The Advisory Committee on Immunization Practices ("ACIP") suggests young children generally receive five (5) DTaP vaccine doses at the following ages: newborn infants at two (2) months, four (4) months, six (6) months, 15 to 18 months, and then older children around four to six (4 to 6) years of age.
However, immunity will diminish over time and therefore most doctors recommend a booster shot every 10 years. This booster shot may be either the Tetanus-Diphtheria dosage (whooping cough not contained) or the Tetanus, Diphtheria, and Pertussis ("TDaP") dosage where whooping cough is contained.
In review, the TDaP vaccine is essentially the same blend as DTaP except in lower doses, thus making TDaP the booster vaccine.
How to report TDaP vaccine injury
In the wake of a Tetanus Pertussis and Diphtheria vaccine injury, you should immediately notify your doctor's office. Be sure to provide the date of vaccination, the vaccine administrator’s information and the site of injection (i.e., left or right arm.) Your medical provider will ensure that you begin a course of treatment to best address your symptoms.
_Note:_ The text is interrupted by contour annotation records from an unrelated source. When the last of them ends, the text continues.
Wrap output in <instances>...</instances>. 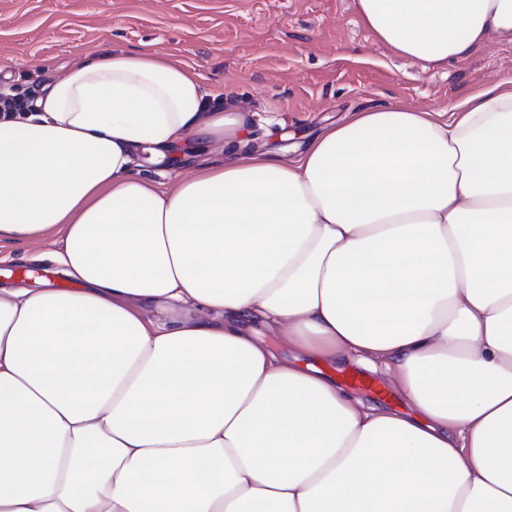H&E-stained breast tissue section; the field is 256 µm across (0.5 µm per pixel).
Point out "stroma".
Here are the masks:
<instances>
[{"instance_id":"35a3bbf8","label":"stroma","mask_w":512,"mask_h":512,"mask_svg":"<svg viewBox=\"0 0 512 512\" xmlns=\"http://www.w3.org/2000/svg\"><path fill=\"white\" fill-rule=\"evenodd\" d=\"M150 50L185 63L239 111L246 149L292 160L350 114L404 105L444 112L491 84H512V42L490 37L466 58L434 65L391 53L356 0H0V82L24 95L97 47ZM224 148L192 142L141 173L167 186ZM46 240L0 254V288H57Z\"/></svg>"}]
</instances>
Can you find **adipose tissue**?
<instances>
[{
    "label": "adipose tissue",
    "instance_id": "1",
    "mask_svg": "<svg viewBox=\"0 0 512 512\" xmlns=\"http://www.w3.org/2000/svg\"><path fill=\"white\" fill-rule=\"evenodd\" d=\"M357 9L426 63L512 40V0ZM241 124L187 66L103 47L0 116V248L58 238L76 284L0 288V512H512V89L134 172ZM302 357L383 362L412 414ZM146 156L139 154L137 158V162L144 164L141 175L165 187L195 166L224 163V148L222 145L191 142L183 149L168 154L161 162L144 163Z\"/></svg>",
    "mask_w": 512,
    "mask_h": 512
}]
</instances>
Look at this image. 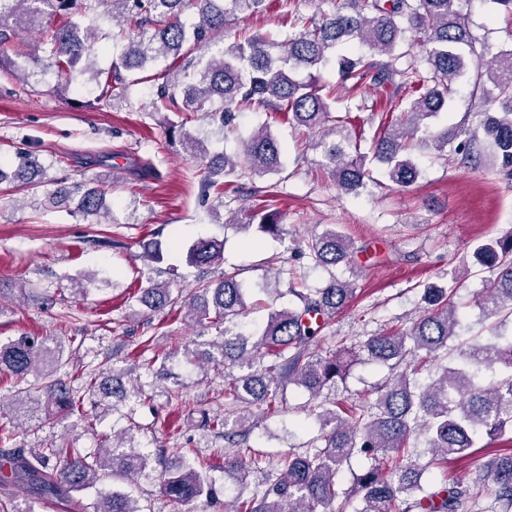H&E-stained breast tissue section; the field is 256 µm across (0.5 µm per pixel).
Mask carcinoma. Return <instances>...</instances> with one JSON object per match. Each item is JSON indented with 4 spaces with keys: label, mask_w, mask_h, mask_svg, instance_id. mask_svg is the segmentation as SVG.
<instances>
[{
    "label": "carcinoma",
    "mask_w": 512,
    "mask_h": 512,
    "mask_svg": "<svg viewBox=\"0 0 512 512\" xmlns=\"http://www.w3.org/2000/svg\"><path fill=\"white\" fill-rule=\"evenodd\" d=\"M463 0H345L322 20L282 40L242 36L228 47L218 45L217 35L232 18L267 8V0H0V72L23 78L25 85L45 84L58 95L73 90L89 97L88 106L112 109L127 105L128 90L139 83L130 73L160 60H171L157 75L151 112L189 116L205 112L220 127L230 130L235 108L257 104L279 112L318 136L323 166L346 194H357L368 177L365 156L353 157L347 138L337 140L330 103L335 91L323 94L310 81L293 77L296 70L325 65L337 57L340 82L369 76L377 85L397 84L409 91L399 117L381 126L372 143V160L390 182L400 187L415 183L420 175L411 153L417 139L442 152L452 146L463 162L475 168L485 162L506 177L512 176V47L491 60L474 46L462 8ZM194 10L196 21L182 16ZM23 31L38 34L41 51L31 69L17 47ZM408 33L424 35L428 71L409 65L399 70L394 55ZM389 57L374 62L356 56L357 47ZM112 52L110 67L96 66L94 49ZM477 70L479 83L491 86L492 99L459 124L432 135L425 120L447 110L453 85ZM183 149L204 162L199 182L203 197L218 178L277 174L283 170L284 147L266 126L254 130L238 154L214 152L206 139L182 133ZM13 180L17 187H40L42 170L31 156H15ZM56 206L77 200L76 212L84 218L109 214L99 188L68 185L63 181L50 195ZM258 231L271 236L283 233L276 210L250 215ZM299 258L326 269L349 265L353 244L334 228L315 234L298 247ZM473 258L492 272L475 304L487 318L512 316V234L489 238L473 250ZM224 259V242L198 239L187 248L186 261L195 267H212ZM459 269L448 285L428 284L421 294V314L407 328L368 337L360 350L368 359L385 365L391 377L373 400L347 406L323 395L344 377L347 347L326 352L312 343L329 320L343 310L355 294L349 280L331 276L321 287L288 289L299 304L271 311L250 330L238 328L246 312V290L235 276L219 281L202 280L185 296H172L167 285L144 289L140 302L152 312H163L183 303L184 319L214 328L216 337L205 351L184 349L188 361L206 360L224 367V400L241 405L235 419L203 415L205 425L224 430L229 443L240 445L236 428L249 422L252 408L271 410L284 402L283 391L295 385L311 399H322L315 415L321 434L310 449L290 452L281 462L280 474L257 484L246 499L227 496L203 463H184L159 477L160 493L176 503L205 499L214 512H336L337 479L342 466L353 458L370 465L352 474L350 494L360 498L356 512H512V448L497 454L475 471L471 482L433 487L424 475L433 464L472 454L479 436L489 440L512 431V333L495 332L487 341H474L452 350L448 341L460 324L454 301ZM272 355L277 362L266 365ZM414 370L401 371L408 357ZM440 360L438 375L420 382L421 368ZM60 353L44 336H20L0 342V373L27 384L21 403L45 412V420L62 421L79 411L80 398L58 376ZM36 374L41 384H28ZM86 388L104 399L124 401L144 398L140 387L127 388L115 371L89 374ZM426 437L429 461L409 450L416 432ZM97 454L79 448H10L0 451V489L25 483L37 500L55 499L78 512H142L132 494L101 489L102 472L112 478L141 475L151 469V455L127 434L102 436ZM251 467L233 456L224 459V475L239 486L246 484ZM493 488L485 489L486 483Z\"/></svg>",
    "instance_id": "obj_1"
}]
</instances>
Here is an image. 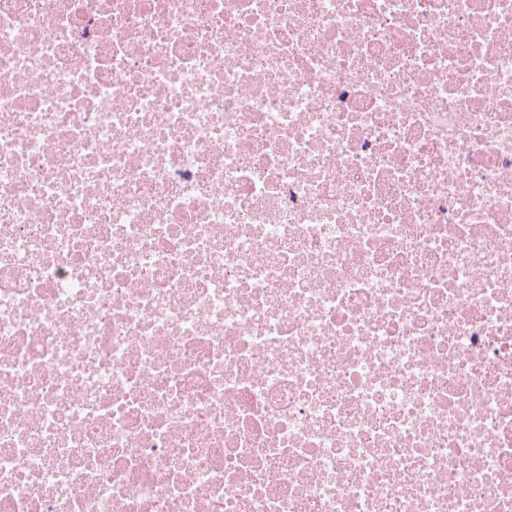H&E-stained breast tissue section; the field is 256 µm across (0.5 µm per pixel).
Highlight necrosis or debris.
<instances>
[{
    "instance_id": "obj_1",
    "label": "necrosis or debris",
    "mask_w": 512,
    "mask_h": 512,
    "mask_svg": "<svg viewBox=\"0 0 512 512\" xmlns=\"http://www.w3.org/2000/svg\"><path fill=\"white\" fill-rule=\"evenodd\" d=\"M0 512H512V0H0Z\"/></svg>"
}]
</instances>
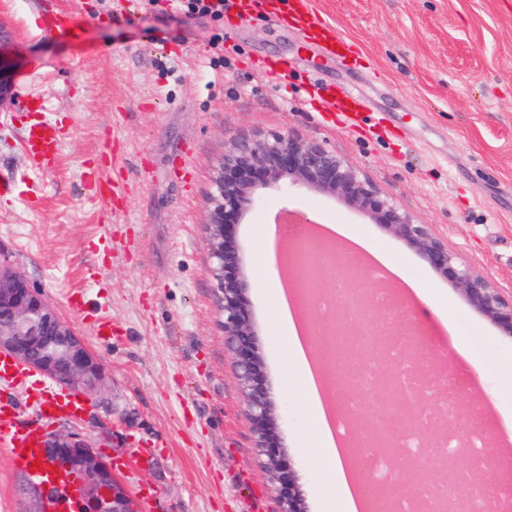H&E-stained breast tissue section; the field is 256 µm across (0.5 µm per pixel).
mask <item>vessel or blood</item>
<instances>
[{
    "mask_svg": "<svg viewBox=\"0 0 512 512\" xmlns=\"http://www.w3.org/2000/svg\"><path fill=\"white\" fill-rule=\"evenodd\" d=\"M263 7L290 23L305 40L317 44L325 56L347 57V39L319 18L312 0H264ZM38 25L61 40L74 39L77 34L72 13L51 4L40 12ZM333 106L344 112L350 123L367 108L365 100L354 92L342 94ZM22 109L30 115L22 140L29 167L36 173L51 171L57 164L65 131L46 115L39 98L26 95ZM90 406L82 391L38 380L34 368L0 353V449L7 452L16 467L27 469L33 462H40L42 475L64 484V475L42 461L41 440L50 426L79 420Z\"/></svg>",
    "mask_w": 512,
    "mask_h": 512,
    "instance_id": "vessel-or-blood-1",
    "label": "vessel or blood"
}]
</instances>
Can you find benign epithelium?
<instances>
[{
    "label": "benign epithelium",
    "instance_id": "benign-epithelium-1",
    "mask_svg": "<svg viewBox=\"0 0 512 512\" xmlns=\"http://www.w3.org/2000/svg\"><path fill=\"white\" fill-rule=\"evenodd\" d=\"M15 60L10 34L0 27V110L12 99ZM338 198L365 212L402 240L459 296L512 343V296L466 263L439 239L432 225L421 224L373 185L355 164L324 145L289 132L232 137L214 168L207 199L205 241L216 283V308L236 368L262 468L276 491L281 512H306L299 476L280 436L274 400L266 382L246 291L249 271L238 247L236 226L261 207L268 190L292 188ZM0 352L31 365L46 377L90 392L104 387L105 375L92 352L59 312L7 262H0ZM42 453L60 462L70 485L28 475L30 512H46L57 499L70 512H136L139 499L111 464L80 433L58 431L45 440Z\"/></svg>",
    "mask_w": 512,
    "mask_h": 512
}]
</instances>
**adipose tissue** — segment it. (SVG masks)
Returning a JSON list of instances; mask_svg holds the SVG:
<instances>
[{"label": "adipose tissue", "instance_id": "adipose-tissue-1", "mask_svg": "<svg viewBox=\"0 0 512 512\" xmlns=\"http://www.w3.org/2000/svg\"><path fill=\"white\" fill-rule=\"evenodd\" d=\"M286 354L289 363L302 383L308 407L316 420L315 445L321 448L326 461L336 473L334 490L341 501L343 512H355L356 504L342 456L336 446V439L327 419L322 391L317 383L309 363L306 347L300 336L293 335L289 337Z\"/></svg>", "mask_w": 512, "mask_h": 512}]
</instances>
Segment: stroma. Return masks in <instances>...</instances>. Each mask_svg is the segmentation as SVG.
Segmentation results:
<instances>
[{
  "label": "stroma",
  "instance_id": "stroma-1",
  "mask_svg": "<svg viewBox=\"0 0 512 512\" xmlns=\"http://www.w3.org/2000/svg\"><path fill=\"white\" fill-rule=\"evenodd\" d=\"M43 0H0V23L16 43V105L0 112V258L102 360L105 387L73 427L105 458L146 448L148 466L127 483L152 497L154 512H279L245 415L214 303L204 242L206 199L231 135L289 131L324 144L472 266L512 292V0H314L347 38L346 61L322 60L299 35L256 11L207 17L169 0H58L79 27L76 42L36 25ZM223 49H215V37ZM292 71L273 80L271 65ZM351 89L370 106L354 125L325 109L329 93ZM42 97L66 130L54 170L30 172L21 150L25 94ZM111 177L112 201L93 196L89 176ZM40 194L38 208L23 200ZM318 224H347L381 245L392 262L437 293L483 363L470 374L433 312L418 333L439 349L455 380L422 404L447 431L450 401L482 419L486 448L472 465L462 446L451 466L426 463L424 482L512 485L501 459L511 433L512 343L440 279L403 241L344 202L306 190L267 193L239 225L251 270L247 297L257 345L290 461L306 480L308 512H341L325 495L335 481L313 443L315 422L287 363L274 320V274L261 262V231L282 211ZM80 309H73L72 301ZM111 317L116 335L92 331ZM22 477L0 450V512H29Z\"/></svg>",
  "mask_w": 512,
  "mask_h": 512
}]
</instances>
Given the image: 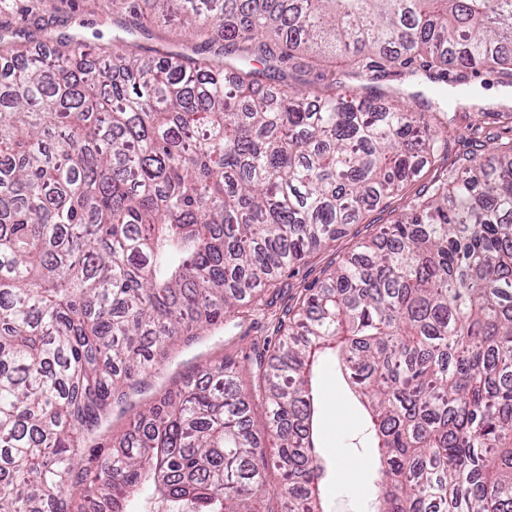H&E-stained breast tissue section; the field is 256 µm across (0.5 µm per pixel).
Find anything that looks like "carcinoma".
<instances>
[{
  "label": "carcinoma",
  "mask_w": 512,
  "mask_h": 512,
  "mask_svg": "<svg viewBox=\"0 0 512 512\" xmlns=\"http://www.w3.org/2000/svg\"><path fill=\"white\" fill-rule=\"evenodd\" d=\"M142 32L193 26L179 53L40 54L0 35V512H124L149 487L175 512H325L313 371L333 355L367 415L370 512H512V141L452 168L444 112L317 94L260 70L512 74V0H106ZM423 188L283 310L254 347V391L206 367L176 407L137 411L92 482L112 413L201 332ZM268 403L273 452L251 429ZM277 470V508L265 471Z\"/></svg>",
  "instance_id": "1"
}]
</instances>
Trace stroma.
Listing matches in <instances>:
<instances>
[{
	"label": "stroma",
	"mask_w": 512,
	"mask_h": 512,
	"mask_svg": "<svg viewBox=\"0 0 512 512\" xmlns=\"http://www.w3.org/2000/svg\"><path fill=\"white\" fill-rule=\"evenodd\" d=\"M104 0H7L0 9V34L23 31L39 37L44 21H51L55 35H80L89 45L106 47L112 43V26L104 22ZM451 83H434L428 78L413 79L400 73H386L372 80V87L388 97H407L421 93L432 106L450 109L452 130L448 134L449 161L493 142L512 138V100H498L501 89L512 81L491 69L477 72L449 66ZM390 212L375 211L364 223L352 225L347 236L311 258L286 269L275 281L277 306H285L298 288L325 277L336 264L349 257L355 242L368 239L374 225L390 221ZM272 315L255 314L241 326L214 330L201 344L178 347L173 359L147 380L142 393L132 397L134 405L154 399L158 390L170 389L174 380L209 363L233 359L242 371L241 384L250 388L249 366L252 346L273 338ZM319 388L320 453L328 463L326 508L328 512H368L376 492L370 469L372 449L363 445V410L344 383L334 362L324 361L317 373Z\"/></svg>",
	"instance_id": "obj_1"
}]
</instances>
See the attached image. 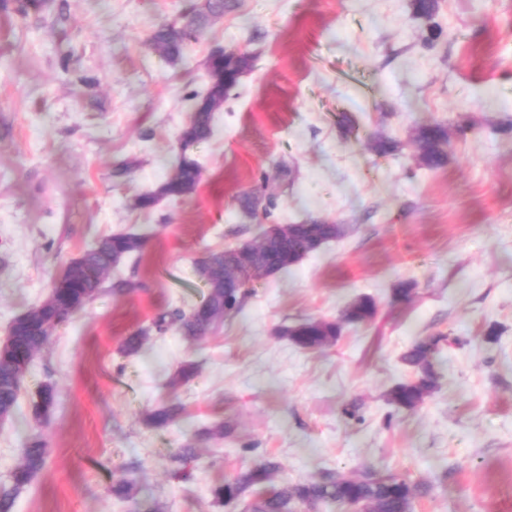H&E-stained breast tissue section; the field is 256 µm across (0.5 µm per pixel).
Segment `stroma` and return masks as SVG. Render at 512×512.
<instances>
[{
	"mask_svg": "<svg viewBox=\"0 0 512 512\" xmlns=\"http://www.w3.org/2000/svg\"><path fill=\"white\" fill-rule=\"evenodd\" d=\"M187 2L46 0L24 17L0 0V340L100 238H149L118 269L136 289L101 290L53 329L0 423V484L29 435L46 442L15 512H224L212 487L266 457L278 484L373 469L431 484L413 512H512V0H435L429 21L411 0H228L172 62L149 39ZM217 45L251 64L214 136L192 149L200 181L135 209L173 172ZM433 123L448 130V161L430 170L414 137ZM381 137L399 150L379 155ZM260 190L272 207L247 215L242 198ZM312 218L346 232L254 280L214 333L172 329L119 353L159 311L202 300L204 252ZM401 282L409 300L393 298ZM363 295L376 319L344 325L333 346L304 351L278 335L340 319ZM437 332L455 340L437 389L412 410L389 403L412 374L403 353ZM188 361L197 377L172 384ZM45 383L58 397L38 428L28 397ZM171 399L187 419L146 427ZM228 420L233 434L201 444L179 476L186 439ZM122 478L138 484L136 501L113 498Z\"/></svg>",
	"mask_w": 512,
	"mask_h": 512,
	"instance_id": "obj_1",
	"label": "stroma"
}]
</instances>
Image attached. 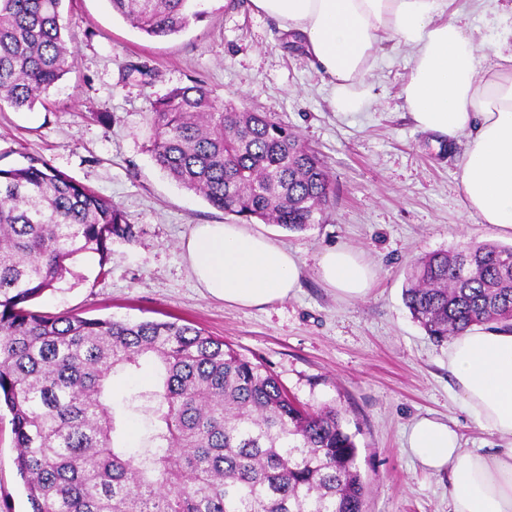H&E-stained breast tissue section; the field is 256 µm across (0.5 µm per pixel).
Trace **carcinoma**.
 <instances>
[{
	"label": "carcinoma",
	"instance_id": "carcinoma-1",
	"mask_svg": "<svg viewBox=\"0 0 512 512\" xmlns=\"http://www.w3.org/2000/svg\"><path fill=\"white\" fill-rule=\"evenodd\" d=\"M64 0H0V108L45 103L72 67ZM153 38L205 17L197 0H108ZM152 152L182 187L239 222L305 231L327 219L324 161L265 112L195 83L154 103ZM135 225L39 157L0 169V401L32 512H362L355 434L331 405L303 407L266 366L175 321L49 313L33 301ZM403 299L431 338L512 326V246L424 255ZM153 359L155 383L110 402L114 377ZM150 414L145 445L123 431Z\"/></svg>",
	"mask_w": 512,
	"mask_h": 512
}]
</instances>
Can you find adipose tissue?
I'll return each instance as SVG.
<instances>
[{"instance_id":"1","label":"adipose tissue","mask_w":512,"mask_h":512,"mask_svg":"<svg viewBox=\"0 0 512 512\" xmlns=\"http://www.w3.org/2000/svg\"><path fill=\"white\" fill-rule=\"evenodd\" d=\"M259 13L299 35L332 83L336 112L371 101L368 78L383 37L411 52L402 95L422 130L448 140L467 136L460 185L469 211L512 235V47L498 40L496 65L448 0H251ZM183 258L205 296L241 308L293 296L300 260L249 225L197 224L181 242ZM320 279L342 298L370 291L375 273L342 247L324 252ZM455 394L477 425L505 441L495 455L461 447L447 423L422 417L406 450L424 469L448 477L452 512H512V329H472L448 345Z\"/></svg>"}]
</instances>
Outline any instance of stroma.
I'll list each match as a JSON object with an SVG mask.
<instances>
[{
    "label": "stroma",
    "mask_w": 512,
    "mask_h": 512,
    "mask_svg": "<svg viewBox=\"0 0 512 512\" xmlns=\"http://www.w3.org/2000/svg\"><path fill=\"white\" fill-rule=\"evenodd\" d=\"M453 7L485 53L512 27V0H454ZM205 8L206 18L184 32L151 38L108 0H64V20L76 34L74 67L33 112L0 109L1 168L43 158L112 200L138 231L134 242L113 241L106 260L89 256L79 278L35 305L202 328L263 361L301 403L346 411L370 483L364 512H449L447 476L424 470L403 450L410 424L430 415L457 431L464 447L492 451L501 442L455 397L448 344L425 334L402 290L427 253L512 243L466 207L460 172L468 139L448 142L415 126L401 95L410 52L395 40L381 45L371 104L345 116L334 111L329 78L301 43L250 0H206ZM196 82L287 124L328 167L335 195L326 223L295 233L253 224L301 260L300 286L284 301L225 306L201 294L183 259L180 244L193 225L229 220L169 178L150 151L153 102ZM338 247L372 266L375 283L365 298L340 299L318 278L319 257ZM10 419L0 413V512H31Z\"/></svg>",
    "instance_id": "stroma-1"
}]
</instances>
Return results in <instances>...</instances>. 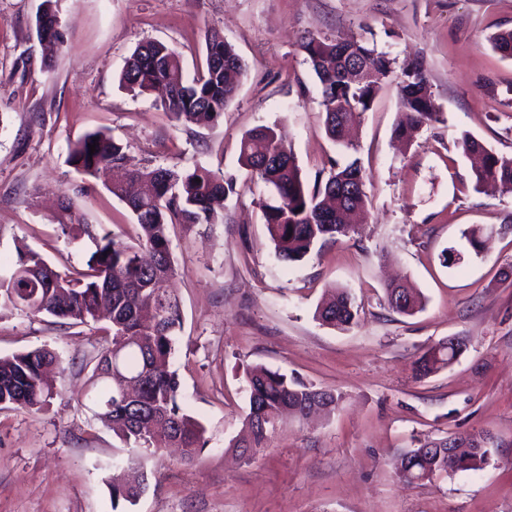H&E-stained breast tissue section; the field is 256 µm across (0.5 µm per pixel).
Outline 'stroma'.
Masks as SVG:
<instances>
[{
    "mask_svg": "<svg viewBox=\"0 0 512 512\" xmlns=\"http://www.w3.org/2000/svg\"><path fill=\"white\" fill-rule=\"evenodd\" d=\"M43 0H0V276L25 244L56 270L83 252L58 237L59 194L135 242L138 227L101 183L65 163L70 141L104 129L134 162L223 174L234 190L220 224L170 226L182 329L172 358L183 407L206 428L194 461L182 451L131 448L91 420L86 380L104 343L88 326L0 308V357L46 347L59 364L42 410H0V512H512V193L474 190L456 147L467 133L512 153V58L489 38L512 29V0H58L62 42L45 65L35 33ZM220 31L245 64L237 94L212 125H185L153 96L119 83L144 41L201 70L205 36ZM363 37L397 66L423 61L443 122L408 151L393 137L397 82L389 80L353 131L357 153L326 136L318 82L299 50L306 32ZM279 125L306 181L331 161L360 158L368 195L358 234L286 264L270 240L266 187L239 161L243 136ZM469 226L494 229L481 253L448 267ZM405 278L423 311L393 312L385 285ZM344 289L357 324L317 320V305ZM451 337L465 352L417 376L416 360ZM263 365L341 393L333 413L276 424L243 457L231 442L248 411L246 369ZM454 433L494 445L478 470L407 483V451ZM152 478L136 503L113 502V459Z\"/></svg>",
    "mask_w": 512,
    "mask_h": 512,
    "instance_id": "stroma-1",
    "label": "stroma"
}]
</instances>
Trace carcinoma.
Returning a JSON list of instances; mask_svg holds the SVG:
<instances>
[{
	"mask_svg": "<svg viewBox=\"0 0 512 512\" xmlns=\"http://www.w3.org/2000/svg\"><path fill=\"white\" fill-rule=\"evenodd\" d=\"M53 0H44L38 18L46 19L51 35L38 39L48 45L60 40ZM490 42L495 51L512 57V29L503 30ZM320 85L324 128L335 144L345 141L348 127L369 111L386 79L394 74L395 59L362 39L337 40L310 33L299 45ZM368 68L375 81L361 84L345 79L353 68ZM244 64L234 47L217 31L206 35L204 69L186 76L181 57L168 44L141 43L126 60L120 83L140 94L157 92L160 105L184 123H212L224 115L239 86ZM441 112L429 89L427 70L417 61L398 75V113L395 135L410 143L425 126L440 121ZM96 144L94 154L89 145ZM456 146L479 159L475 187L493 182L512 192V154L496 152L464 133ZM239 160L268 188L261 204L267 232L279 259L300 261L355 232L365 212L368 196L358 160L345 165L331 162L326 180L308 186L279 126H260L241 141ZM66 163L81 181L96 180L122 202L140 227L134 244L101 225L90 224L77 212L75 200L64 194L55 217L57 231L67 243L85 249L81 267L63 272L53 269L36 251L17 246L16 267L0 278V305L20 308L32 315L46 314L74 325L99 321L106 308L110 328L106 346L87 379L94 392L96 420L112 424L127 442L156 453L179 447L191 460L206 445L204 425L188 414L179 400V379L172 370L177 332L182 326L176 295L177 275L169 248L171 224H216L224 196L233 184L217 173L195 168L180 171L162 166L132 163L127 146L105 130L86 133L68 147ZM389 308L411 316L423 308L417 289L408 282L385 288ZM322 323L346 328L356 323L359 306L346 291L319 305L315 312ZM448 347L425 352L416 362V373L427 376L448 365ZM56 362L47 348H36L0 357V410L43 408L53 397V385L45 375ZM117 365L123 379L110 375ZM249 412L246 436L233 447L250 455L264 447L268 432L285 414L299 420L311 413L336 409L341 395L317 388L297 378L255 366L247 376ZM459 469L474 470L490 455L489 439L481 434H462ZM410 465L402 477L422 482L448 475V447L429 443L409 453ZM128 478L112 485V502L134 503L150 486V475L129 461Z\"/></svg>",
	"mask_w": 512,
	"mask_h": 512,
	"instance_id": "obj_1",
	"label": "carcinoma"
}]
</instances>
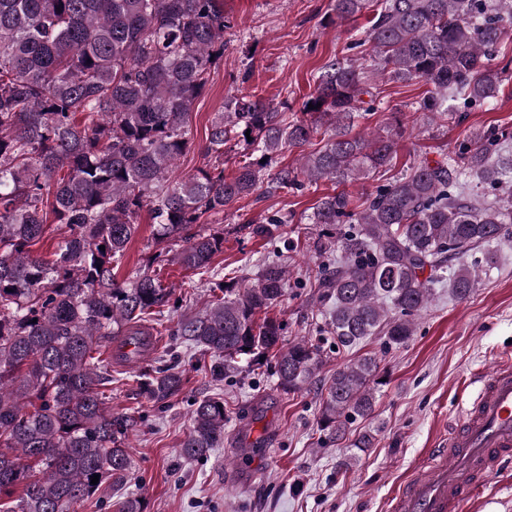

Additionally, you should:
- Call your doctor as some vaccine injuries can be life-threatening if left untreated;
- Tell your doctor exactly what happened, the date and time of your vaccine, and where it was given;
- Ask your doctor to file a Vaccine Adverse Event Reporting System ("VAERS") form.
- Hire a vaccine injury attorney to protect your rights and ensure potential financial compensation.
VAERS stands for the Vaccine Adverse Event Reporting System, which is a program managed by the CDC. The program processes submitted reports of vaccine injuries and adverse events from those who have been injured. It is not to bring a traditional civil lawsuit against any vaccine manufacturers. It is important to note that VAERS does not diagnose those who have been injured with a vaccine injury, but rather compile data about reported adverse reactions for the CDC and the Food and Drug Administration in hopes of improving vaccine safety measures in the future. There are no restrictions to who can file a VAERS report and it is often used as supplemental evidence in vaccine cases when determining the onset of an injury or symptoms.